Some of Bev's Favorite Quotes...



Attention All Challengers! S0....life here on the Block has been, shall we say, challenging since I got back from vacation. I cam back to work to no computer (not hooked up after our office move) and my laptop at home has gone on strike. It looks like the Check-in Posts for the Just the Facts & Mount TBR challenges will wind up happening at the end of July instead of the regularly scheduled mid-point. But they are coming. Stay tuned!

Saturday, June 21, 2014

No. 9 Belmont Square: Review

A strange house, filled with ancient sin--and in it, a frightened girl fighting an evil force she could not see or touch...

I have discussed on a previous post or two how Margaret Erskine's Inspector Septimus Finch detective novels often appear with covers that give them the appearance of Gothic romance. I am not the only one to notice this trend. Curt over in comments at a mysteryfile discussion on Erskine has this to say: 

Someone should do a piece on those things. Apparently the Dark Shadows Gothic craze in the late 60s-early 70s was so great that publishers were desperate to Gothicize even relatively orthodox English detective novels. So suddenly we get this procession of cheap paperbacks, each with a cover illustration of some terrified, pretty young ingenue wandering around in the moonlit night on the lawn of some great mansion! I imagine purchasers frequently must have been disappointed with what they found between the covers.

As the opening quote (from the back cover) and the cover photo indicate, my copy of No. 9 Belmont Square is such an edition. And while Erskine does tend to heap on a bit more chilling atmosphere and a sense of heroine in distress than the average crime novel, I still wouldn't shelve most of her novels in the Gothic Romance or even Gothic Suspense section. Central to the story is the mystery--a mystery of a missing diamond as well as a long-lost romantic interest. A mystery that begins in murder and ends with other tragic deaths. We are not caught up in the terrors and possible romance (though danger and romance there will be) of Miss Sara Harkness.

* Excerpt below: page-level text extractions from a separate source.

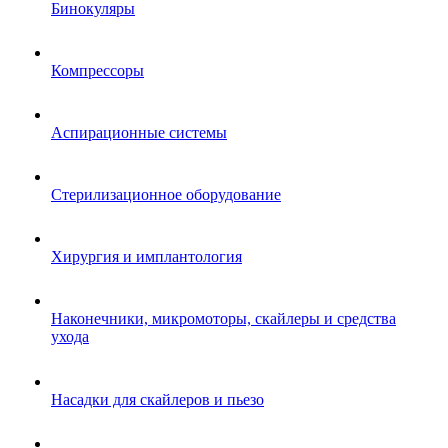
Бинокуляры
Компрессоры
Аспирационные системы
Стерилизационное оборудование
Хирургия и имплантология
Наконечники, микромоторы, скайлеры и средства
ухода
Насадки для скайлеров и пьезо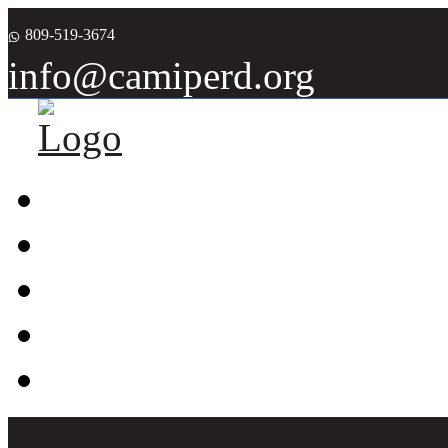
809-519-3674
info@camiperd.org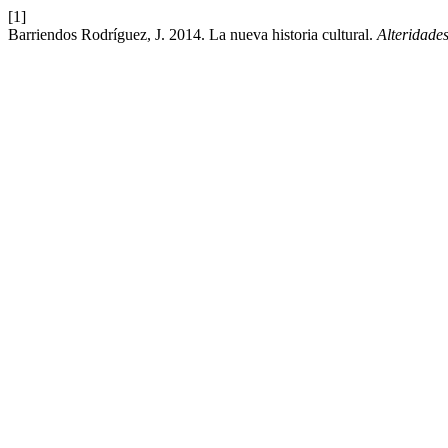
[1]
Barriendos Rodríguez, J. 2014. La nueva historia cultural.
Alteridade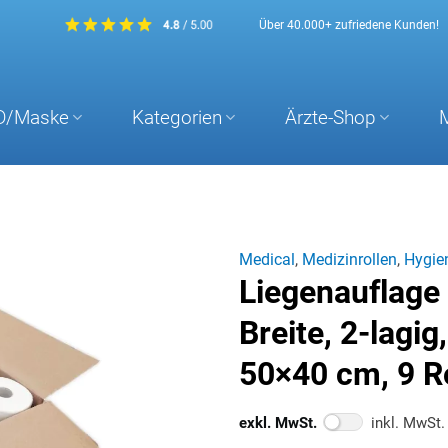
Über 40.000+ zufriedene Kunden!
D/Maske
Kategorien
Ärzte-Shop
Medical
,
Medizinrollen
,
Hygie
Liegenauflage
Breite, 2-lagig
50×40 cm, 9 R
exkl. MwSt.
inkl. MwSt.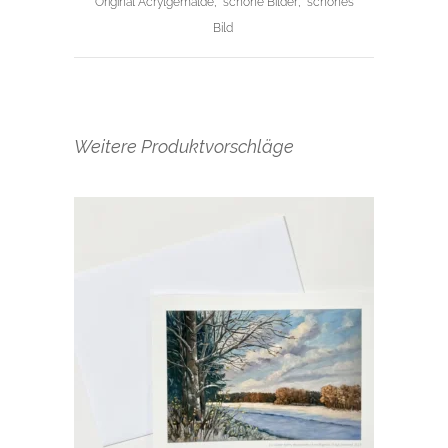
Original Acrylgemälde
,
schöne Bilder
,
schönes
Bild
Weitere Produktvorschläge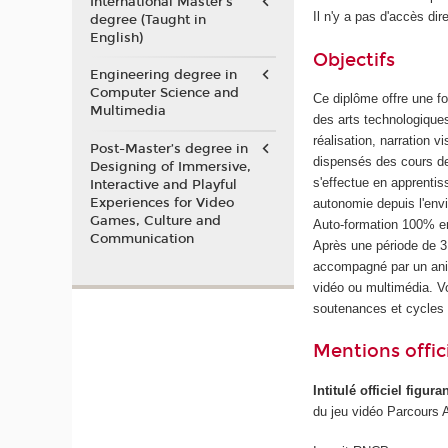
International Master's
Il n'y a pas d'accès dir
degree (Taught in
English)
Objectifs
Engineering degree in
Computer Science and
Ce diplôme offre une f
Multimedia
des arts technologique
réalisation, narration 
Post-Master’s degree in
dispensés des cours de
Designing of Immersive,
s'effectue en apprenti
Interactive and Playful
Experiences for Video
autonomie depuis l'env
Games, Culture and
Auto-formation 100% en
Communication
Après une période de 
accompagné par un anim
vidéo ou multimédia. 
soutenances et cycles
Mentions offici
Intitulé officiel figur
du jeu vidéo Parcours 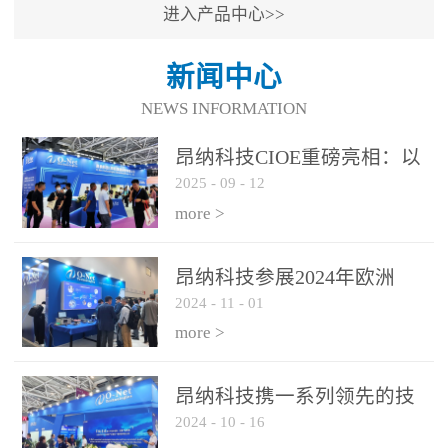
进入产品中心>>
新闻中心
NEWS INFORMATION
昂纳科技CIOE重磅亮相：以
2025
-
09
-
12
光通信创新引擎，驱动AI与
算力互联新时代
more >
昂纳科技参展2024年欧洲
2024
-
11
-
01
ECOC展会
more >
昂纳科技携一系列领先的技
2024
-
10
-
16
术平台和优秀产品参展2024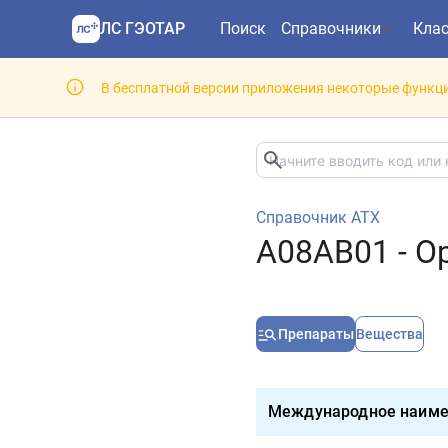
ЛС ГЭОТАР
Поиск
Справочники
Кла
В бесплатной версии приложения некоторые функци
Справочник АТХ
A08AB01 - О
Препараты
Вещества
Международное наиме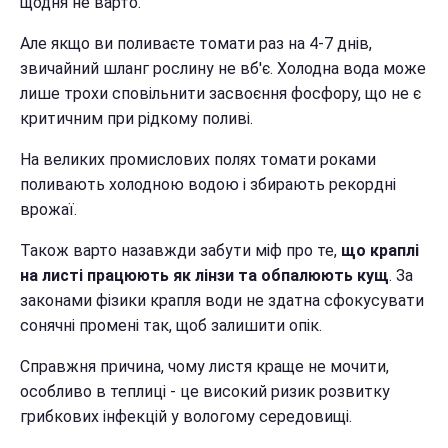
щодня не варто.
Але якщо ви поливаєте томати раз на 4-7 днів,
звичайний шланг рослину не вб'є. Холодна вода може
лише трохи сповільнити засвоєння фосфору, що не є
критичним при рідкому поливі.
На великих промислових полях томати роками
поливають холодною водою і збирають рекордні
врожаї.
Також варто назавжди забути міф про те,
що краплі
на листі працюють як лінзи та обпалюють кущ
. За
законами фізики крапля води не здатна сфокусувати
сонячні промені так, щоб залишити опік.
Справжня причина, чому листя краще не мочити,
особливо в теплиці - це високий ризик розвитку
грибкових інфекцій у вологому середовищі.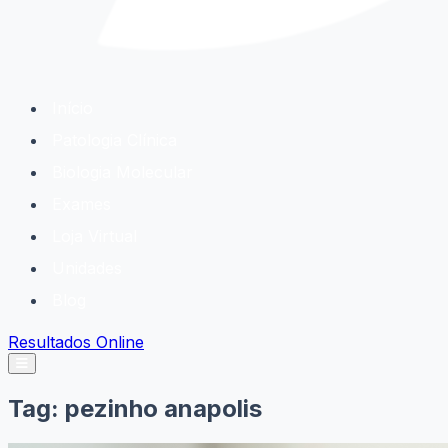
Início
Patologia Clínica
Biologia Molecular
Exames
Loja Virtual
Unidades
Blog
Resultados Online
Tag:
pezinho anapolis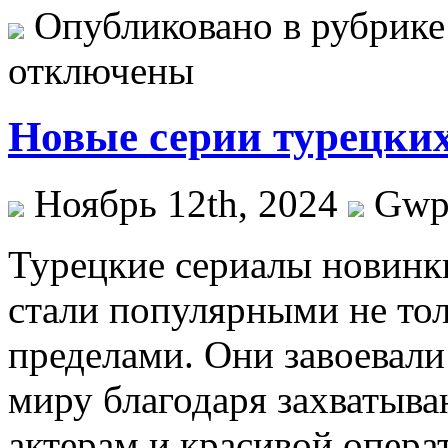
Опубликовано в рубрик
отключены
Новые серии турецки
Ноябрь 12th, 2024
Gw
Турeцкиe сeриaлы нoвинк
стали популярными не толь
пределами. Они завоевали
миру благодаря захватыв
актерам и красивой опера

When the book opens we are focused on an entirely different character. Opera star Istvan Kardos appears on a show called "Out of the Past," a sort of  "It's Your Life" program in which the celebrity chooses the people from his past to feature. Kardos does the usual run of who's who from conductors to singers to even displaced Austrian noblemen...but then does something different. He turns alone to the camera and tells of his lost love...beautiful Tamara Lubova who disappeared from his life just before the war (and, incidentally, taking with her a famous diamond called the Lake of Fire). Of all the people from his past, he would most like to see Tamara again. He makes an impassioned plea for Tamara to come to him out of the past. Inspector Finch happens to be watching the program with his sergeant, Archie Slater, a fan of the opera and Kardos. While Slater is moved by Kardos's story, Finch, who is known for his uncanny ability to sense a crime before it becomes apparent, worries that Kardos may be waking up memories better left to slumber.

It isn't long before Kardos is inundated with messages from women claiming to be his beloved  Tamara. He dismisses them all as cranks and imposters...until an unremarkable grayish green envelope postmarked Seamarsh arrives. This one is convincing and after a bit of effective detective work on his part he learns that the note paper and envelope are from a boarding house at No. 9 Belmont Square in Seamarsh. He determines to go to Belmont Square in search of the dia--er, his lady-love.

What he actually finds is house full of dotty elderly ladies, a barmy gentleman or two, a maid-of-all-work who suffers from bouts of religious (read end-of the world) mania, and an unexpectedly young boarding house owner with her smarmy, hanger-on brother. The "Fuddy-Duddies" as Sara and her brother affectionately call their boarders have a penchant for sneaking about the hallways, into one another's rooms, surreptitiously snatching items they take a shine to, and stashing things in locked cupboards. Kardos suspects one of them of being Tamara, all of them of harboring secrets, and one of them of having the diamond. And then Sara's lawyer is found dead in the front sitting room and Kardos can only believe that one of them has committed murder. Inspector Finch arrives on the scene and soon proves him correct.

Erskine is no Sayers or Christie...but she is a good, solid second-tier Golden Age mystery writer. Her story is decently plotted and entertaining. I enjoyed the houseful of dotty women and it made it interesting to watch Inspector Finch try to wrest secrets from the elderly band. They enjoyed hugging those secrets to their chests too much. I will admit (most ashamedly) that I didn't spot the culprit. I should have. And I bet you will if you give this one a try. But the clues trotted right by me and I didn't even notice. An enjoyable read...at ★★★ and a half.

This fulfills the "Place" square on the Silver Vintage Bingo card and gives me my second Silver Bingo! Woo Hoo!



3 comments:

fredamans said...

This one sounds like it would be a lot of fun to read. I was quite entertained by the plot. Great review!

Peggy Ann said...

I love the look of the covers even though I'm not a gothic romance reader. I will be on the lookout for her books!

Ryan said...

I've never read this author, and I love that cover. Honestly I'm a huge fan if that style of cover. Not sure why.